We implement DREX in Metadrive.
DREX model takes Top-Down Semantic Maps and Vehicle’s states(including steer and speed) as input to learn the reward model from given demonstrations ranked by their noise level.
Training DREX reward model¶
train_drex_model.py
are used for training the reward model.
You may need to change the dataset path.
The Default setting for DREX is setting noise level from 0 to 1, the interval is 0.1, total 11 levels. 20 full trajectorys in every level, 19 for training and 1 leave for validation.
Then create 6000 random pratial trajcectorys for training set, and 300 for validation set.

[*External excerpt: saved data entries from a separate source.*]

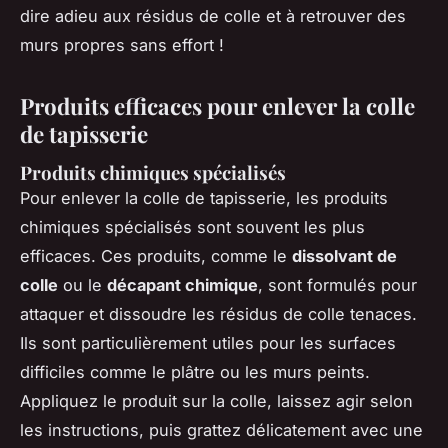
dire adieu aux résidus de colle et à retrouver des
murs propres sans effort !
Produits efficaces pour enlever la colle
de tapisserie
Produits chimiques spécialisés
Pour enlever la colle de tapisserie, les produits
chimiques spécialisés sont souvent les plus
efficaces. Ces produits, comme le
dissolvant de
colle
ou le
décapant chimique
, sont formulés pour
attaquer et dissoudre les résidus de colle tenaces.
Ils sont particulièrement utiles pour les surfaces
difficiles comme le plâtre ou les murs peints.
Appliquez le produit sur la colle, laissez agir selon
les instructions, puis grattez délicatement avec une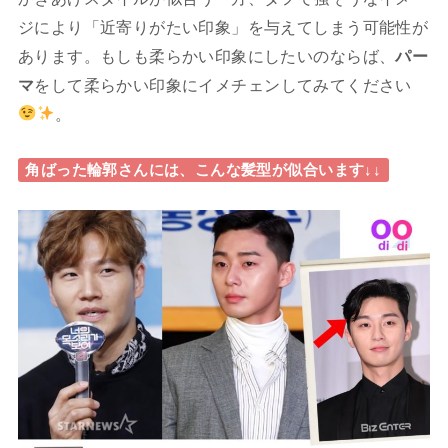
ジにより「近寄りがたい印象」を与えてしまう可能性が
あります。もしも柔らかい印象にしたいのならば、
パー
マ
をして柔らかい印象にイメチェンしてみてください
。
角ばった輪郭さんには、こんな髪型が似合います↓↓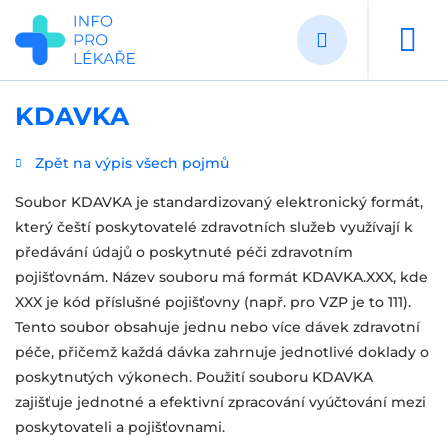
Přejít
k
hlavnímu
obsahu
KDAVKA
Zpět na výpis všech pojmů
Soubor KDAVKA je standardizovaný elektronický formát,
který čeští poskytovatelé zdravotních služeb využívají k
předávání údajů o poskytnuté péči zdravotním
pojišťovnám. Název souboru má formát KDAVKA.XXX, kde
XXX je kód příslušné pojišťovny (např. pro VZP je to 111).
Tento soubor obsahuje jednu nebo více dávek zdravotní
péče, přičemž každá dávka zahrnuje jednotlivé doklady o
poskytnutých výkonech. Použití souboru KDAVKA
zajišťuje jednotné a efektivní zpracování vyúčtování mezi
poskytovateli a pojišťovnami.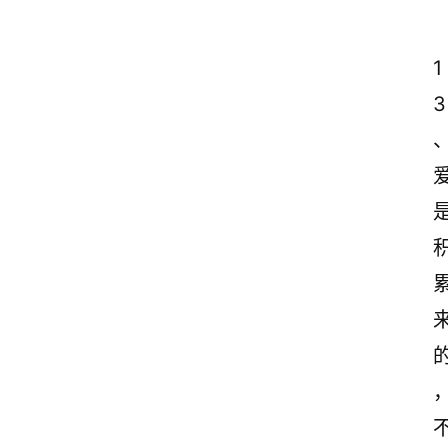
1
3
、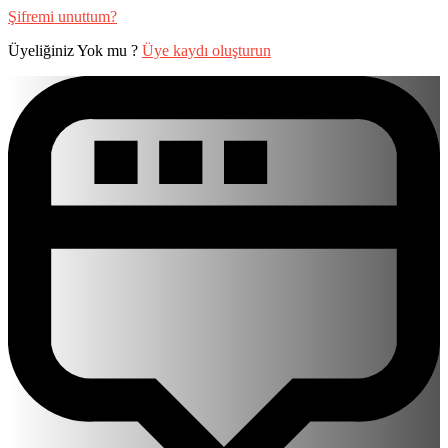
Şifremi unuttum?
Üyeliğiniz Yok mu ?
Üye kaydı oluşturun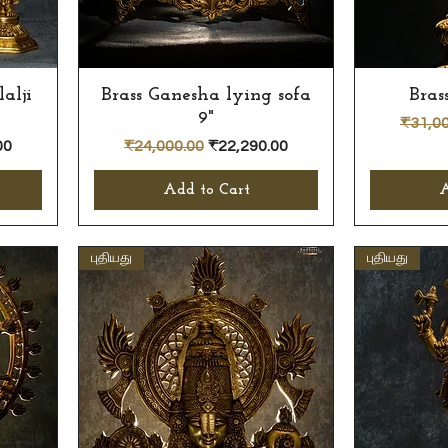
alji
Brass Ganesha lying sofa
Quick View
Bras
9"
Regula
₹31,00
e
Regular Price
Sale Price
00
₹24,000.00
₹22,290.00
Add to Cart
A
புதியது
புதியது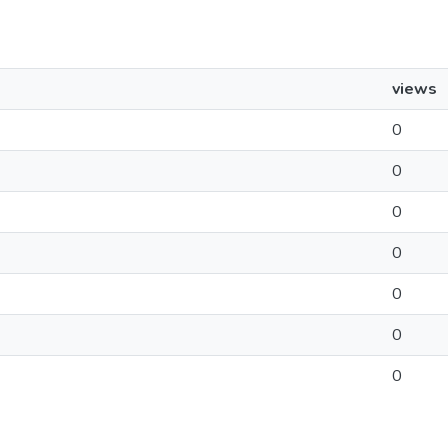
views
0
0
0
0
0
0
0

Default Configuration of training reward model:
config = dict(
dataset_path = '/test_drex',
noise_level = ['1.0','0.9','0.8','0.7','0.6','0.5','0.4','0.3','0.2','0.1','0.0'],
drex_path = '/test_drex',
reward_model_name = 'drex_reward_model',
)
Training the reward model:
python train_drex_model.py
Training PPO with DREX¶
Default Configuration of training PPO with DREX:
metadrive_basic_config = dict(
exp_name='drex_ppo_train',
reward_model_path = '/reward_model/drex_reward_model',
env=dict(
metadrive=dict(
traj_control_mode = 'jerk',
use_render=False,
seq_traj_len = 1,
use_lateral_penalty = False,
traffic_density = 0.2,
use_lateral = True,
use_speed_reward = True,
use_jerk_reward = False,#
avg_speed = 6.5,
driving_reward = 0.2,
speed_reward = 0.1,
),
manager=dict(
shared_memory=False,
max_retry=5,
context='spawn',
),
n_evaluator_episode=10,
stop_value=99999,
collector_env_num=8,
evaluator_env_num=2,
),
policy=dict(
cuda=True,
action_space='continuous',
model=dict(
obs_shape=[5, 200, 200],
action_shape=2,
action_space='continuous',
encoder_hidden_size_list=[128, 128, 64],
),
learn=dict(
epoch_per_collect=2,
batch_size=64,
learning_rate=3e-4,
learner=dict(
hook=dict(
save_ckpt_after_iter=5000,
)
)
),
collect=dict(
n_sample=300,
),
eval=dict(
evaluator=dict(
eval_freq=1000,
),
),
)
)
Training PPO with DREX reward model:
python train_ppo_drex.py
Results¶
compare DREX result with PPO training with expert-defined reward. The blue curve is PPO with DREX reward model. The red curve is PPO with expert-defined reward.
Testing with visualization:
If you want to visualization the driving process, you should change the render setting in
train_ppo_drex.py
: use_render = True
@inproceedings{brown2020better,
title={Better-than-demonstrator imitation learning via automatically-ranked demonstrations},
author={Brown, Daniel S and Goo, Wonjoon and Niekum, Scott},
booktitle={Conference on robot learning},
pages={330--359},
year={2020},
organization={PMLR}
}